Au contraire, une diminution du poids relatif de l’impôt l’année d’une élection présidentielle s’est systématiquement accompagnée d’une victoire par le parti politique déjà en place. C’est le cas pour l’élection de 1969 avec le succès de G. Pompidou et prenant la relève de C. de Gaulle. Cette année-là, l’impôt s’est réduit de 0,2 point de PIB. Le processus se retrouve pour la victoire de F. Mitterrand en 1988 (-0,1 point de PIB), de J. Chirac en 2002 (-0,4 point de PIB) et N. Sarkozy en 2007 (-0,4 point de PIB). Notons tout de même que les élections de 1988 et 2002 étaient précédées de respectivement 2 et 5 années de cohabitation.
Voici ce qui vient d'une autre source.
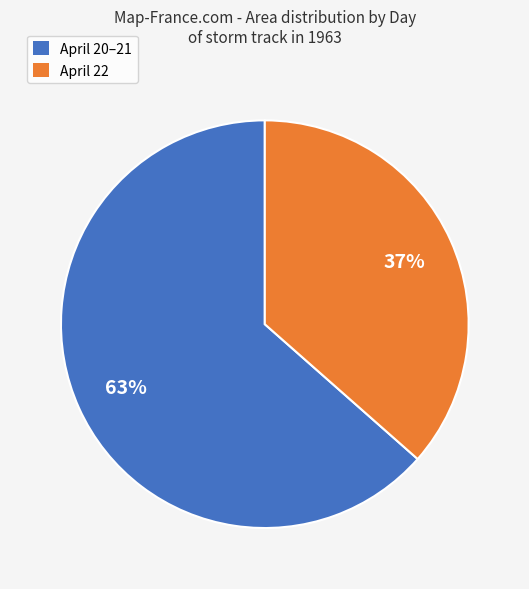

Is there a majority slice in this chart?

Yes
Seules deux élections font exception au schéma esquissé plus haut : l’élection de C. de Gaulle en 1965 et la victoire de V. Giscard d’Estaing en 1974. Dans les deux cas, le ratio impôt/PIB avait augmenté de 0,1 point de PIB lors de l’année de l’élection. Toutefois, ces deux élections apparaissent singulières pour la période étudiée. En effet,  celle de 1965 fut la première élection avec le suffrage universelle. Quant à l’élection de 1974 c’est celle dont le résultat final est le plus serré de tous les autres exercices. Cette année, V. Giscard d’Estaing avait gagné l’élection avec  seulement 50,81 % des suffrages.
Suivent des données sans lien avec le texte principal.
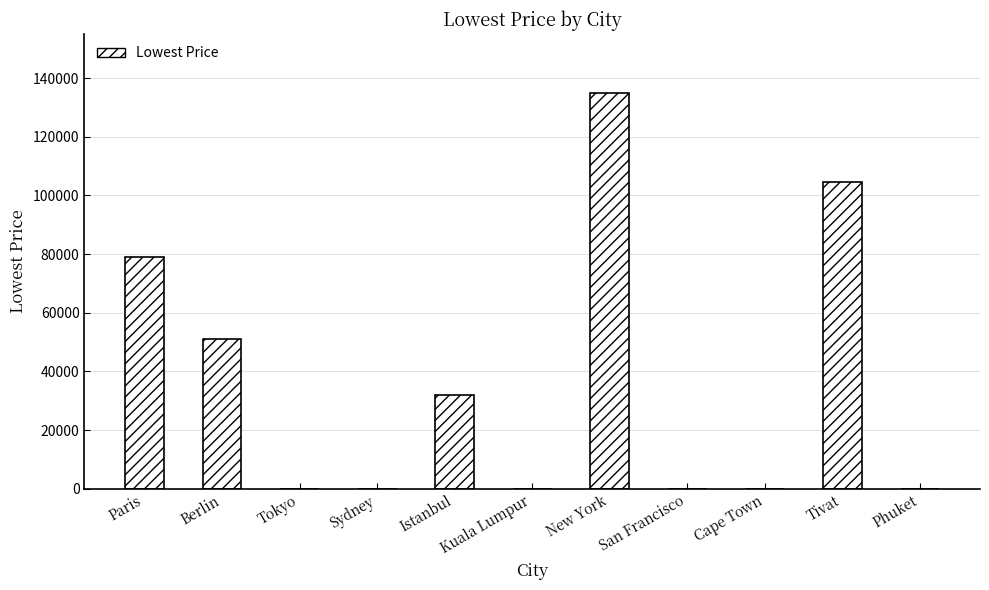

At which label is the value closest to 67406?

Paris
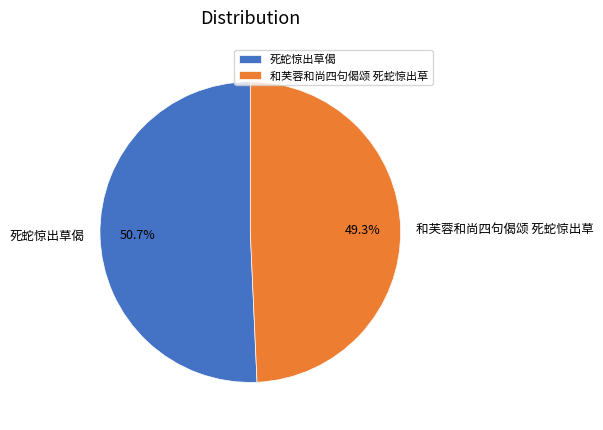

Is there any slice that represents more than half of the pie?

Yes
La mise en parallèle  de la part des foyers imposables et de l’alternance politique est plus difficile. En effet, il ne semble pas y avoir de corrélation entre l’évolution de cette part et le résultat aux élections.

Conclusion

Avec un poids de 7,9 % du PIB en 2015, l’impôt apparaît historiquement élevé et une baisse de celui-ci semble justifiable dès lors que cela est compensé par une autre source de revenu ou qu’elle n’entraîne pas un déficit budgétaire. Cependant, le gouvernement ne s’est pas encore expliqué sur la manière dont il compte financer cette mesure d’un milliard d’euro. Rappelons que selon les dernières projections de l’OCDE, le déficit public devrait s’établir à 3,4 % du PIB en 2016 (3,0 % pour l’ensemble de l’OCDE) et à 3,0 % en 2017 (2,4 % pour l’OCDE).
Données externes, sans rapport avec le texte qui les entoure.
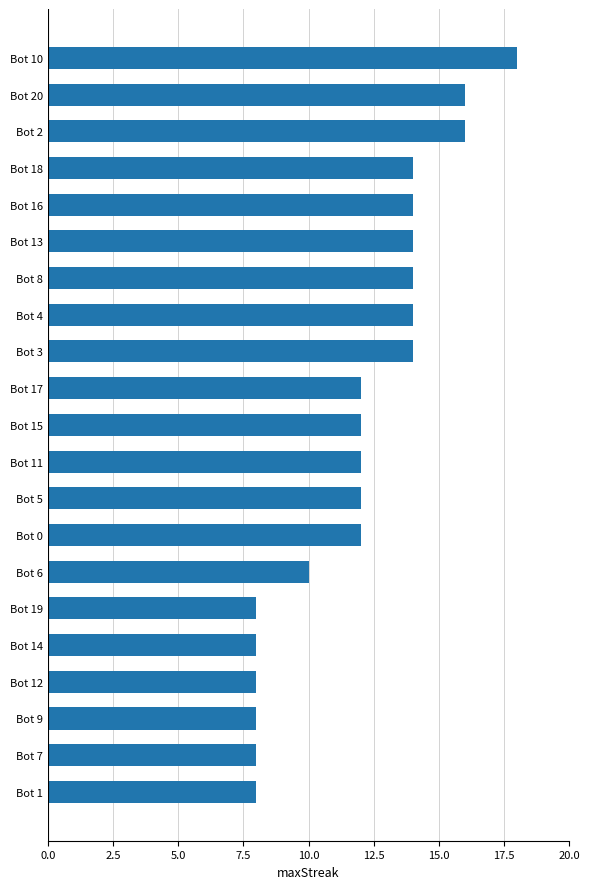

What position from the bottom is Bot 7?

2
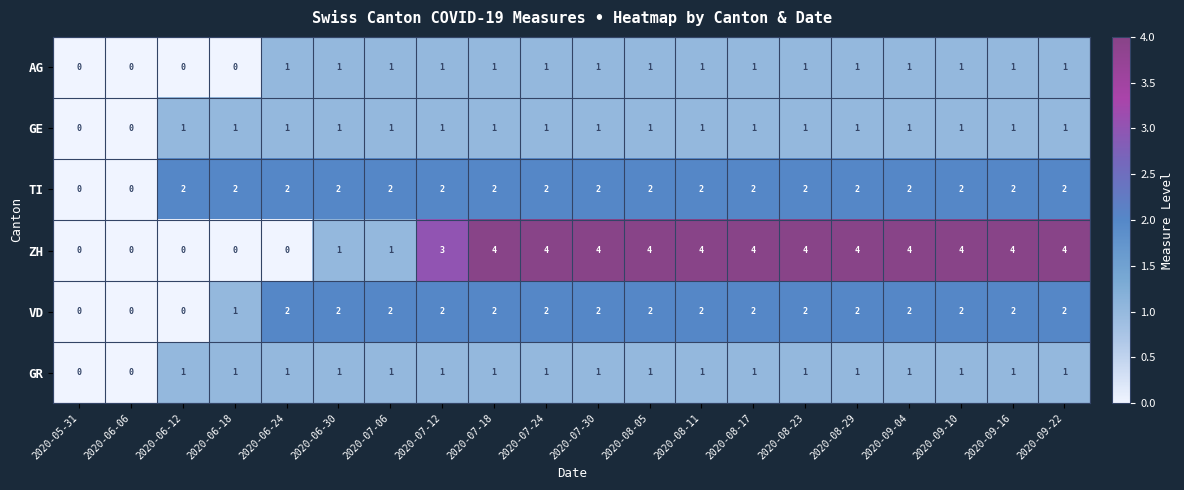

Is it true that GE equals 1 at 2020-07-24?

True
D’après les résultats ici présentés, il semble qu’une baisse d’impôt l’année de l’élection soit favorable au maintien du parti politique en place. Bien sûr, une multitude d’autres facteurs entre en considération lors de l’élection d’un Président et se focaliser sur l’évolution de l’impôt est réducteur. Cependant, il semble que ce facteur ne soit pas négligeable pour augmenter ses chances de réélection.


[1] La CSG a été créée par la loi de finance de 1991, alors que la CRDS a été instaurée en 1996.

[2] E. Balladur était alors chef du gouvernement, alors que F. Mitterrand exerçait la fonction de Président.

Après avoir travaillé au CEPII, David a intégré l’administration publique où il officie en tant que chargé de mission. Diplômé en Économie Internationale et Développement de l’Université Paris Dauphine, il est spécialisé sur les questions de pauvreté, d’inégalités et d’exclusion sociale. Il se passionne également pour l’interaction entre les inégalités et les émissions de pollution.